There's a "Wayland set the Linux desktop back" blog going around now and ... it just makes me so tired.

That take is so amazingly wrong, but so persistent and popular. It is the "immigrants took mah job!" of takes for software. It is so flawed in so many different ways, and utterly ignores the host of actual reasons that Linux has stalled on the desktop.

It is apparently seductive, too, because it offloads the blame entirely on the crew developing Wayland without the person casting the blame considering for even a second the actual complexity of the problems. I could literally write a book on the reasons that the Linux desktop hasn't caught on; and I would, too, if I thought people would actually buy it and read it (a lot of people, I mean - enough to justify writing a book...)

But it boils down to this: Linux desktop development doesn't have more than a tiny, tiny fraction of the funding per year that Microsoft or Apple spend on marketing a single product line. Much less the kind of funds that go into R&D.

Vendors, mostly, are disinterested in supporting an OS that has less than 10% market share. At times they have even been actively dissuaded from doing so by certain other companies...

Users are, by and large, not willing to deal with inconvenience or having to learn new things in order to adopt the Linux desktop, even though the two main vendors are constantly making the user experience worse and continually taking away control of our own devices.

Wayland? It's a convenient scapegoat.

I'm not, by the way, arguing that Wayland is perfect, or that the community behind it has executed everything perfectly. And I'm certainly not arguing that people haven't had bad experiences with Wayland; that hasn't been _my_ experience, but I also have been using Linux for 30 years now -- and I choose hardware based on its Linux compatibility. I also have different expectations from a desktop than someone who has used Windows or macOS most of their life.

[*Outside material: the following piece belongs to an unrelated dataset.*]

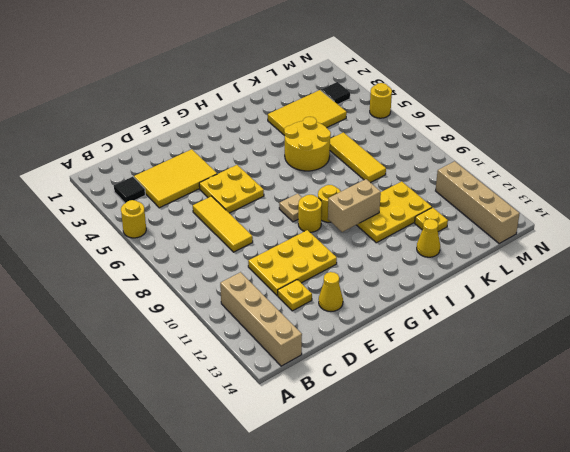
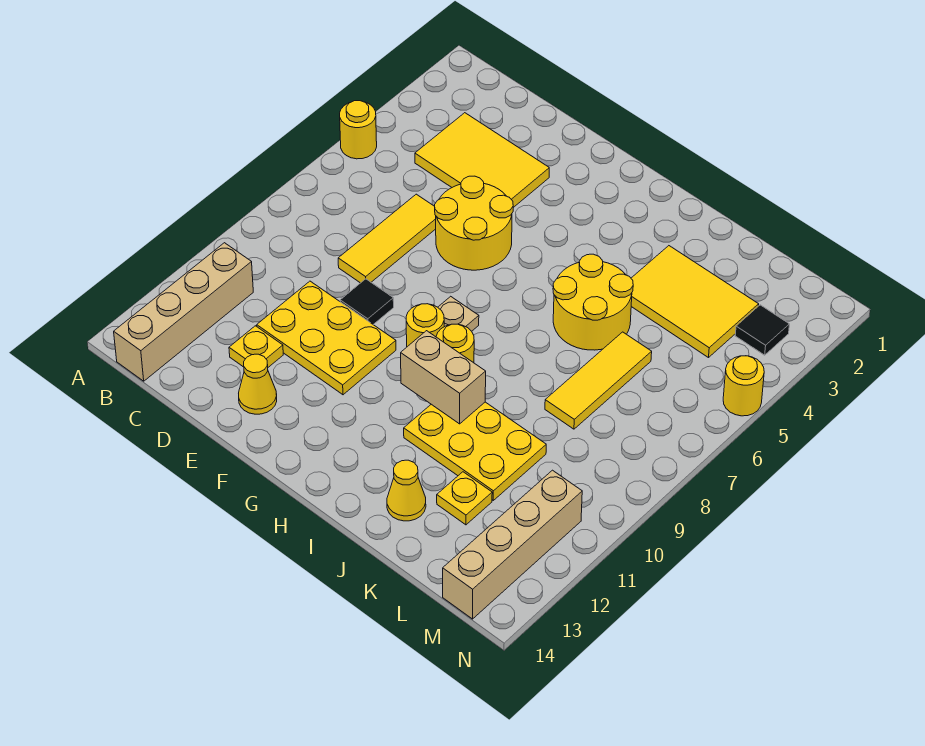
black 1x1 tile [114,177,145,203] -> black 1x1 tile moved to [340,279,394,324]
yellow 2x2 plate [199,165,264,213] -> yellow 2x2 round brick [435,176,513,270]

OK. Rant over. Be nicer to the Wayland folks. Stop blaming them for everything. In fact, let's maybe consider that what would really be useful is constructive takes on how we can succeed from here.

@jzb the problem is not Wayland, just like it is not systemd. The problem is trying to force people to adopt it or die.

I have use cases that are inimical to the fundamental assumptions Wayland has, and pretty much no 3D-accelerated hardware across my machine park, so it’s never going to be an option for me. So don’t make me "use it or die". Just keep X11 working and we’re good.

@mirabilos @jzb You can run most if not all Wayland compositors without 3D acceleration provided your Linux kernel is new enough to provide SimpleDRM. But, given your profile picture maybe you don't use Linux?

@newbyte @mirabilos @jzb

You've entirely missed the point, or built a strawman here. Problem isn't (lack of) 3D acceleration, but that the whole conceptual design of Wayland has been broken from day 0. People were pointing out the shortcomings all the time and mostly ignored.

Wayland's design breaks things.

Certain applications, like KiCAD will not support Wayland anytime soon, because it breaks the way KiCAD cooperates with window managers.

In Wayland-land there's no such cooperation.

@datenwolf @newbyte @mirabilos @jzb Do you have a reference explaining why the Wayland design is broken? Based on my understanding of how it works it seems pretty reasonable but I also didn't use desktop Linux much for most of the last 20 years.

@mirth @newbyte @mirabilos @jzb

Wayland doesn't really define the concept of a "window". Basically it just throws around surfaces you can draw to, and some very, VERY rudimentary input events.

Compositors create the surfaces and hand them to clients, which then can draw to them. But there's no "placement", or "focus" or similar defined in Wayland. Which means that clients can't provision for that.

@datenwolf @mirth @newbyte @mirabilos @jzb These concepts seem more related to platforms than to display protocols, that sound more like sensible separation of concerns and future-proofing than anything else.